Rev. Al Sharpton, who has made a career out of criticizing authority, was once a paid informant for the FBI, according to a report by The Smoking Gun.
The website says it looked at unsealed FBI affidavits and interviewed law enforcement officials who allegedly “worked” with Sharpton to secretly tape conversations of the powerful Gambino mob family in the 1980s.
Sharpton said Tuesday he cooperated with the FBI, but does not consider himself an informant.
On Twitter, Sharpton unleashed a rhyme. “I am not a rat. I am a cat, I chase rats thugs, gangsters, bigots, drug dealers. Bad cops whoever out of our community. That is right,” he tweeted from his verified social media account.

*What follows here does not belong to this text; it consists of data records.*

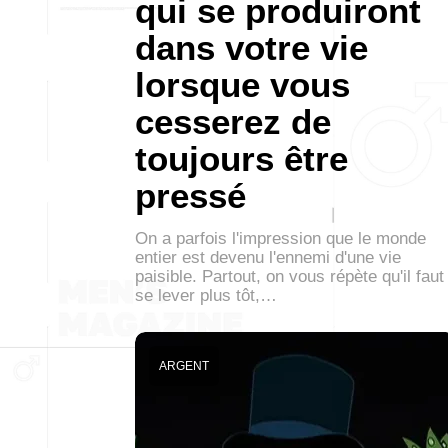
qui se produiront
dans votre vie
lorsque vous
cesserez de
toujours être
pressé
On a parfois l'impression que le monde
entier est devenu l'ennemi d'une vie
paisible. Partout, on vous répète qu'il faut
se lever plus tôt,…
ARGENT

Even critics admit the activist has had a colorful life.
He got off to a rough start in New York City.
While a child preacher, Sharpton’s dad left the family to start another family with Sharpton’s older half-sister (you read that right). Sharpton’s mom became a maid, had to go on welfare and moved her family to public housing.
Investigators told The Smoking Gun that Sharpton “deftly extracted information from wiseguys” that was used to get authorization for several phone tapping operations. Information from the wiretaps led to multiple convictions of Mafia members and associates.
It’s a fascinating tale, and seems to be supported by documents, but Sharpton has said he never worked as an informant. When The Smoking Gun asked Sharpton specifically about taping conversations for the FBI, Sharpton was noncommittal
“I’m not saying yes, I’m not saying no,” said the Baptist preacher.
Why would Sharpton put his life in danger to help the FBI? To not be prosecuted, says The Smoking Gun, who alleges “Sharpton was secretly recorded in meetings with an FBI undercover agent posing as a wealthy drug dealer seeking to promote boxing matches.”
In that meeting, Sharpton did not negotiate the purchase of drugs, but was told by the FBI they may be able to prosecute him on conspiracy charges.
After that, Sharpton allegedly agreed to help the feds as “CI-7,” aka Confidential Informant 7, and the FBI went to unusual lengths to conceal his identity.
His relationship with the FBI allegedly ended in the late 1980s when Sharpton became “radioactive” to the agency by representing Tawana Brawley, a 15-year-old girl who falsely claimed she had been raped by white police officers.
In his 2013 book, “The Rejected Stone,” Sharpton wrote he was once “set up by the government,” whose agents leaked “false information” that “could have gotten me killed.”
Don’t believe everything you read is always good advice.